On Thursday, a key Senate committee plans to hold a hearing on the nation’s system for funding home loans that will feature small lenders.
(Bloomberg)—A decade ago, Brian Koss was a senior vice president at Countrywide Financial who saw firsthand how big lenders muscled out small ones during the housing boom by cutting special deals with Fannie Mae and Freddie Mac.
Now, as a senior executive at a mid-size lender, he says a positive outcome from the bust is that government policies have mostly leveled the playing field.
U.S. lawmakers largely agree they want to keep it that way. But finding consensus on how to do it could be a sticking point in the latest effort to overhaul the housing-finance system.
On Thursday, a key Senate committee plans to hold a hearing on the nation’s system for funding home loans that will feature small lenders. It’s the third housing-finance hearing held by the Senate Banking Committee this year as Congress takes another stab at figuring out a long-term solution for Fannie and Freddie, which underpin nearly half the mortgage market. The companies have been under the government’s control since the 2008 financial crisis.
Increased Dominance
Small lenders are seen as a pivotal to the debate because some lawmakers are adamant that consumers and taxpayers benefit when such firms are active in the mortgage market. Small lenders argue that they provide better and more personal service than their bigger rivals. And some policy makers worry that increased market dominance by mega banks will enhance their status as being too big to fail, potentially putting taxpayers at risk should a giant lender run into trouble and need a government rescue.
Senator Sherrod Brown, the banking panel’s top Democrat, signaled last month that helping small lenders would be one of his primary focuses in any legislation that reforms housing-finance policy.
“For all of its faults, the current system does provide access to small lenders,” Ohio’s Brown said.
Fannie and Freddie don’t make loans themselves, but buy them from lenders, wrap them into securities and make guarantees to investors in case the loans default.
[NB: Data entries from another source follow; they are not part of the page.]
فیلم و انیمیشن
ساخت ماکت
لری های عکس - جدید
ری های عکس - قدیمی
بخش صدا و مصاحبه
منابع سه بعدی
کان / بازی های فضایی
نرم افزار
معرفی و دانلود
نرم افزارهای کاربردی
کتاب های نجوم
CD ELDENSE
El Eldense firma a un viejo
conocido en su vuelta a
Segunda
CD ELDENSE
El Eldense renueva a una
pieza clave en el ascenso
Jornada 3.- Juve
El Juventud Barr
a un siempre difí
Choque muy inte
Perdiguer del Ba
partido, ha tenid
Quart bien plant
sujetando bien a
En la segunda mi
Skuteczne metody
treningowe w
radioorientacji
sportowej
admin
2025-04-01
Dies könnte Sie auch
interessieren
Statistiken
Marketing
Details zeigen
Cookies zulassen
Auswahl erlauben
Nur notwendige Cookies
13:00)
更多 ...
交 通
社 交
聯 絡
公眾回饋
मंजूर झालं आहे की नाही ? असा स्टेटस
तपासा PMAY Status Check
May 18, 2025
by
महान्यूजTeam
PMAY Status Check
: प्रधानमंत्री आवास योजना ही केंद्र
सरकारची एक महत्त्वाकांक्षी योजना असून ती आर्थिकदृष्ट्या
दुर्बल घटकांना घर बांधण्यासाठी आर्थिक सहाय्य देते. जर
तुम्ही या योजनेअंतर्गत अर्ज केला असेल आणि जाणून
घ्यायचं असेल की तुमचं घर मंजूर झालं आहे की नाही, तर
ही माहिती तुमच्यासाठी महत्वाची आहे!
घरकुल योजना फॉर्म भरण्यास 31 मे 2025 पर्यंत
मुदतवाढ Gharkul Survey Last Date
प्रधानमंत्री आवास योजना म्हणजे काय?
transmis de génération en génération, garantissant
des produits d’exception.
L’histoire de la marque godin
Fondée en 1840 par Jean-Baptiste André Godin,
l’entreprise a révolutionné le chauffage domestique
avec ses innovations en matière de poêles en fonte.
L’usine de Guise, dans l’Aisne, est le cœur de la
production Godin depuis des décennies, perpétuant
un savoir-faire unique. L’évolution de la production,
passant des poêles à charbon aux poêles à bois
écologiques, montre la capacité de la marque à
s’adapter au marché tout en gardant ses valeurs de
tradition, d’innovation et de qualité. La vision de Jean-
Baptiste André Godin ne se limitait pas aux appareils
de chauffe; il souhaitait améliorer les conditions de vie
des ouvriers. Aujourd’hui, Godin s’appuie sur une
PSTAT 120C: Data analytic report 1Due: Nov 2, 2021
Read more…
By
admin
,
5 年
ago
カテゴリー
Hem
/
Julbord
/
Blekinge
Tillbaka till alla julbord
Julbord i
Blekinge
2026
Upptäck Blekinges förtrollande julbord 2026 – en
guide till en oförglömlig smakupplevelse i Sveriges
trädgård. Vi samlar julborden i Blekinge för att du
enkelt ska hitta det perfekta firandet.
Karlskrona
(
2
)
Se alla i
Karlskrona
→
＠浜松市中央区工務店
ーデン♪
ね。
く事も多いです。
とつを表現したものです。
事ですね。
The companies became a flashpoint of the financial crisis, after being thrown a $187.5 billion federal bailout as the housing market cratered. To reduce the government’s role in the mortgage market, Congress has tried but failed to pass legislation over the past decade that would overhaul or wind them down.
Bank Competitors
This time, some small lender trade groups say they fear the Senate might adopt a plan that shunts more business to big banks. They say that could happen if lawmakers take up a proposal from the Mortgage Bankers Association that would allow lenders to invest in new Fannie-Freddie competitors.
The MBA disputes that. On Wednesday, the trade group sent to lawmakers a letter signed by 110 small and midsize lenders supporting their plan, arguing that the bigger risk to small lenders without a law is that future regulators could reverse the protections they have now.
Another small-lender worry is that a new system will allow big banks to issue mortgages on better terms. The fear stems in part from how things worked before the crisis.
Fannie and Freddie charge fees to back home loans, which are ultimately passed on to borrowers in mortgage rates. During the housing boom, Fannie and Freddie competed intensely for market share, so they often lowered fees if big lenders agreed to funnel the bulk of their business to just one of the companies.
Because large lenders got such steep discounts, it often made sense for the small lenders to sell their loans to the bigger companies rather than directly to Fannie or Freddie. As part of that, small lenders had to give up the process of servicing mortgages, which meant losing an income stream.
Countrywide’s Bidding
“Fannie had to do the things that Countrywide wanted,” said Koss, now an executive vice president at Mortgage Network, a non-bank lender that made about $3 billion in loans last year.
After the government took over Fannie and Freddie, their regulator, the Federal Housing Finance Agency, stamped out the preferential treatment.
In 2006 near the housing market’s peak, the top 10 mortgage lenders made up more than two-thirds of Fannie’s total business and more than three-quarters of Freddie’s business, according to trade publication Inside Mortgage Finance. In the first half of 2017, the top 10 represented less than half.
For small lenders “any change in the status quo brings up the question, ‘How do we know we’re going to be treated equally?”’ said Inside Mortgage Finance publisher Guy Cecala.
Bypassing Congress
Some shareholders of Fannie and Freddie, including Paulson & Co. and Fairholme Funds, have advocated letting the companies build up capital and then releasing them to private investors without making major changes to the market. They say a benefit of the plan is that the Trump administration can get it done without legislation.
While small lender groups agree that the mortgage market isn’t in need of a dramatic shake up, the Independent Community Bankers of America and the Community Mortgage Lenders of America say releasing the companies without congressional action would be a mistake.
That’s because they want requirements that Fannie and Freddie provide equal pricing enshrined in legislation. Otherwise, the groups are concerned that the preferential deals offered to big lenders will return, said Glen Corso, executive director of the CMLA.